Not really. It is true that the intensity of the thoughts comes down as you advance in practice but that happens on its own (you can’t control it).
So, what do we do then in meditation?
Let’s understand the basics which are quite simple and easy. For most of us, our attention is almost always trapped in the chatter of the mind. When we bring our focus on any of the anchors like breath, body, sound, or mantra, we (our attention) temporarily become free from this constant stream of thoughts about the past and future. This disidentification, getting out of thoughts is like waking up from a dream. This is the present moment. This is the moment of mindfulness. There is a different kind of aliveness in this moment of mindfulness.
Explain to me more
When we sit for a meditation practice, we usually take the help of an anchor like body, breath, sound, or mantra. We bring our non-judgmental attention to this anchor. Our attention will keep wandering away in thoughts and that is absolutely normal. The mind’s job is to think and analyze. It will keep doing its job. It is futile to expect the mind to stop producing thoughts. We don’t have to shoo away the thoughts. Whenever we realize that we have wandered away in thoughts, we gently acknowledge it without getting irritated and bring our attention back to the anchor. It is that simple.
What is the use of an anchor?
Let’s do a very quick experiment. For the next 30 seconds or so (no need to put an alarm), bring your entire attention to your breathing or the big toe of your right leg.
You may have noticed that your thoughts stopped or reduced for a brief period when you put your attention on your breath or your body, before getting lost again in the thoughts. When you are NOT lost in your thoughts, you are present, alive, conscious, and calm. Just a few conscious breaths are deeply relaxing and cut you off from the burden of this chatter. Anchor frees our attention from our thoughts and brings us back to the present moment.
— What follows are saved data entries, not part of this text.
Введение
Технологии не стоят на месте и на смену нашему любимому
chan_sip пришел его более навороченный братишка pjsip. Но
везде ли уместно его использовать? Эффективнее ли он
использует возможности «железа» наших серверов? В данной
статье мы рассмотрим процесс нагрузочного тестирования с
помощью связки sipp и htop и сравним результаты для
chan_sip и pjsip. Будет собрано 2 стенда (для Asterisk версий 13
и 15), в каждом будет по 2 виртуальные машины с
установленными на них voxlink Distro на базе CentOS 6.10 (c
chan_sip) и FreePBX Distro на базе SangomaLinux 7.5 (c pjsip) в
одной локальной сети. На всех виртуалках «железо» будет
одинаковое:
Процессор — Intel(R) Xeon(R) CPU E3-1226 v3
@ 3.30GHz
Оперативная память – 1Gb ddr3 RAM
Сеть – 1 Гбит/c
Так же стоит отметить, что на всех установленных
I could not stay with my breathing even for 3 breaths
That is fine. Absolutely fine and normal. Start with just 1 breath. It does not matter whether you stay with your breathing for 1 breath or 10 breaths, stay with your body for 1 second of 10 seconds, the key is to keep coming back to the anchor when you realize that you are lost in your thoughts. That moment is very important. That is the moment of mindfulness. You will notice that these mindful moments of waking up keep on increasing as you practice
Should we not try to extend the gaps between the thoughts with hard concentration?
Look closely. The sheer act of trying too hard, desiring to be thoughtless is a thought in itself. You are not present at that moment. It is just one part of the mind (now a meditative mind: no pun intended!) trying to control another part of the mind. Try to stop thinking about mangoes and you will start thinking about them. When you get lost, you don’t know when you got lost. However, there is a sudden realization that you got lost in your thoughts. When that realization happens, acknowledge it and gently come back to the anchor
Does that mean my mind will keep racing at its will?
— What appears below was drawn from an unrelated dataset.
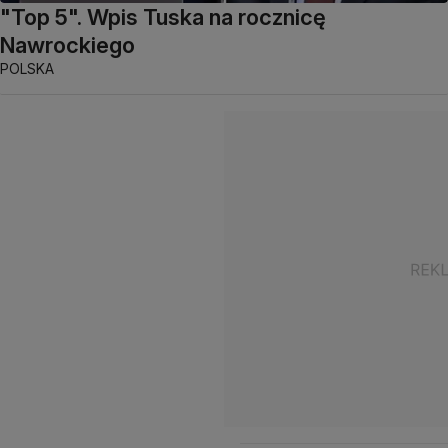
"Top 5". Wpis Tuska na rocznicę
Nawrockiego
POLSKA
There are brief moments of thoughtlessness when we focus our attention on the anchor. These moments of thoughtlessness, presence and pure awareness will increase on their own as we practice. We should not try to achieve this state of thoughtlessness and we should not yearn for it. The very act of desiring this state is a thought itself, is living in the future, is another romantic dream of bliss but it is still a dream, it is still the future, and it is still a thought. Just acknowledge your thoughts with kind and non-judgmental attention and keep coming to your anchor whenever you realize that you have wandered in your thoughts. You will find that your presence and awareness have grown with the deepening of your practice.
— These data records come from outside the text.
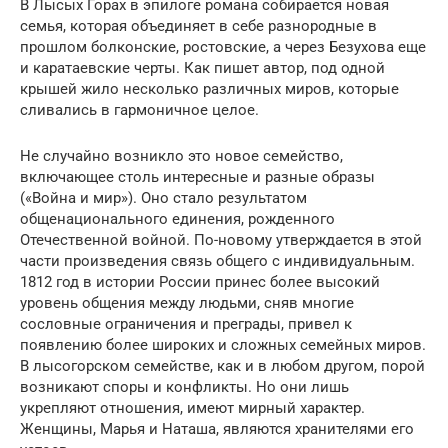
В Лысых Горах в эпилоге романа собирается новая
семья, которая объединяет в себе разнородные в
прошлом болконские, ростовские, а через Безухова еще
и каратаевские черты. Как пишет автор, под одной
крышей жило несколько различных миров, которые
сливались в гармоничное целое.
Не случайно возникло это новое семейство,
включающее столь интересные и разные образы
(«Война и мир»). Оно стало результатом
общенационального единения, рожденного
Отечественной войной. По-новому утверждается в этой
части произведения связь общего с индивидуальным.
1812 год в истории России принес более высокий
уровень общения между людьми, сняв многие
сословные ограничения и преграды, привел к
появлению более широких и сложных семейных миров.
В лысогорском семействе, как и в любом другом, порой
возникают споры и конфликты. Но они лишь
укрепляют отношения, имеют мирный характер.
Женщины, Марья и Наташа, являются хранителями его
Just to conclude, meditation is not about becoming thoughtless. The intensity and volume of your thoughts will automatically decrease on their own when you practice it correctly (so don’t worry about it). Just practice with a sense of sincerity, kindness, curiosity, and non-judgmental awareness without worrying about results. Gently and softly come back to the anchor without getting irritated when you realize you are again lost in your thoughts. It is actually that simple.